I'm after some advice or perhaps reassurance to our situation:

I am in the process of buying a new build property with my new partner. We both have current houses that we own with our ex's that are being sold. Mine is being part exchanged and hers is being sold on the open market.

We have reserved our plot which was due to complete sometime in September, and the part exchange is all agreed (even my ex is happy with the price) however the sale of my partners house has fallen through as her buyer has lost their buyer, but they still do want her house.

Everything was in place, we were just waiting for a completion date. Mortgage is approved, the house builder has already sold my current house on (subject to contract) and we have paid for additonal upgrades on our new house.

So my question is will the builder allow us to keep the reservation past the expiry date which is in 3 weeks, or are we at risk of losing our dream home together and all the money we've already paid into it if we cannot sell it by then?

Thanks in advance!

Comments

  • Hoenir
    Hoenir Posts: 7,742 Forumite
    1,000 Posts First Anniversary Name Dropper
    You are at risk. If the property is built and finished.
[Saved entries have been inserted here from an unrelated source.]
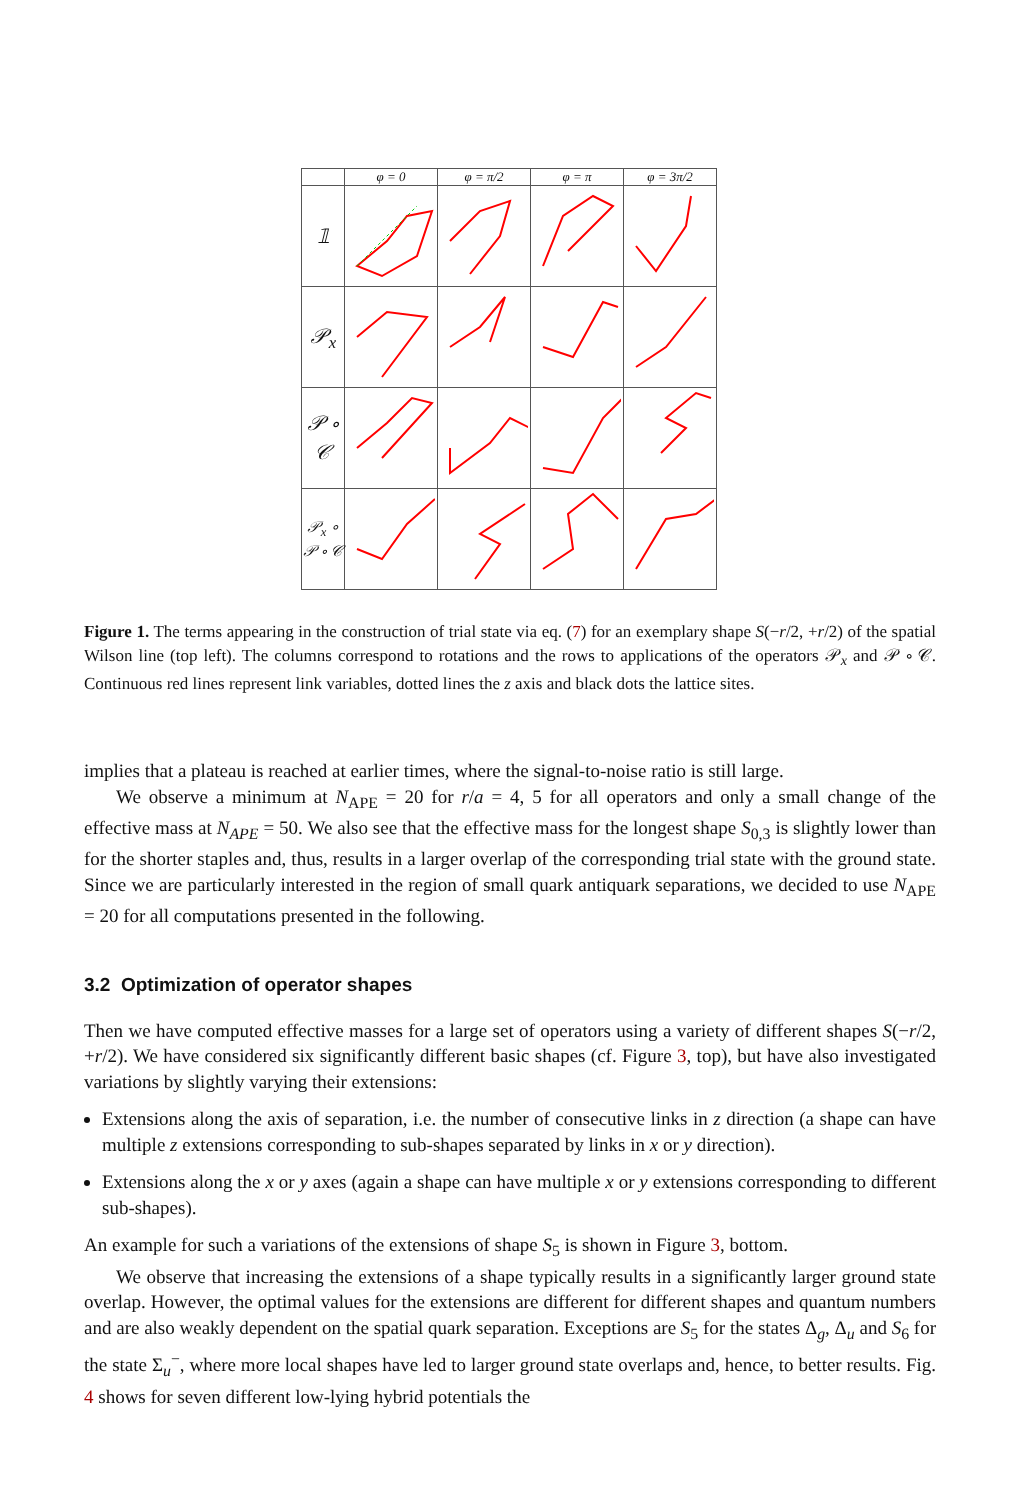| | φ = 0 | φ = π/2 | φ = π | φ = 3π/2 |
| 𝟙 | | | | |
| 𝒫<sub>x</sub> | | | | |
| 𝒫 ∘ 𝒞 | | | | |
| 𝒫<sub>x</sub> ∘ 𝒫 ∘ 𝒞 | | | | |
Figure 1. The terms appearing in the construction of trial state via eq. (7) for an exemplary shape S(−r/2, +r/2) of the spatial Wilson line (top left). The columns correspond to rotations and the rows to applications of the operators 𝒫<sub>x</sub> and 𝒫 ∘ 𝒞. Continuous red lines represent link variables, dotted lines the z axis and black dots the lattice sites.
implies that a plateau is reached at earlier times, where the signal-to-noise ratio is still large.
We observe a minimum at N<sub>APE</sub> = 20 for r/a = 4, 5 for all operators and only a small change of the effective mass at N<sub>APE</sub> = 50. We also see that the effective mass for the longest shape S<sub>0,3</sub> is slightly lower than for the shorter staples and, thus, results in a larger overlap of the corresponding trial state with the ground state. Since we are particularly interested in the region of small quark antiquark separations, we decided to use N<sub>APE</sub> = 20 for all computations presented in the following.
3.2 Optimization of operator shapes
Then we have computed effective masses for a large set of operators using a variety of different shapes S(−r/2, +r/2). We have considered six significantly different basic shapes (cf. Figure 3, top), but have also investigated variations by slightly varying their extensions:
Extensions along the axis of separation, i.e. the number of consecutive links in z direction (a shape can have multiple z extensions corresponding to sub-shapes separated by links in x or y direction).
Extensions along the x or y axes (again a shape can have multiple x or y extensions corresponding to different sub-shapes).
An example for such a variations of the extensions of shape S<sub>5</sub> is shown in Figure 3, bottom.
We observe that increasing the extensions of a shape typically results in a significantly larger ground state overlap. However, the optimal values for the extensions are different for different shapes and quantum numbers and are also weakly dependent on the spatial quark separation. Exceptions are S<sub>5</sub> for the states Δ<sub>g</sub>, Δ<sub>u</sub> and S<sub>6</sub> for the state Σ<sub>u</sub><sup>−</sup>, where more local shapes have led to larger ground state overlaps and, hence, to better results. Fig. 4 shows for seven different low-lying hybrid potentials the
Then the builder will want it sold. 

    Perhaps would have best to complete the sale of one the properties first. Prior to reserving. 
  • gm0
    gm0 Posts: 1,187 Forumite
    Seventh Anniversary 1,000 Posts Name Dropper
    You should check your reservation document and contract terms most carefully. 

    Many new build contracts have clauses about loss of deposit/reservation fee.

    And also for the developer to be able to trigger completion of the purchase with a deadline - after a short notice period - basically "on demand" when they have finished the house.   Giving them flexibility on when that is and when the countdown timer starts.  Developers don't form flexible chains with 2nd hand sellers.  Cash or outright mortgaged purchase.  And some limited flexibility.

    Bridging loans are not as common as long ago. But essentially credit provides the mechanism to unlock this. If one  sale is indeterminate at the point the developer looks like they are about to finish and trigger the completion countdown clock. 

    This can very easily put you in a tough position where a chain sale exists fails and restarts. 
    And isn't finishing and the developer now has finished and is asking for cash - exactly per the contract you signed.  

    If that happens and if you don't sort it or bridge it - then they can dump you if that's what the contract says.
    Keep the money. And sell it to someone else.  In line with the agreed terms. They will threaten this to get you to move things along by whatever means.  And if prices have risen - may actually do it.  Less likely if they think they will get less now.  Your PX complicates things depending on "when" that happens during the process.  Your conveyancer should be educating you on what risks you are running on that.

    So apply a little game theory to what they say to you. And you to them.  Open and honest may not be your optimal approach to keeping them on the hook.  Keen keen. Moving along.  Making good progress etc.

    Or sort out your own contingency bridging for the share of proceeds coming from the open market house via a broker or otherwise.  Hopefully you won't need to do it.  But you might.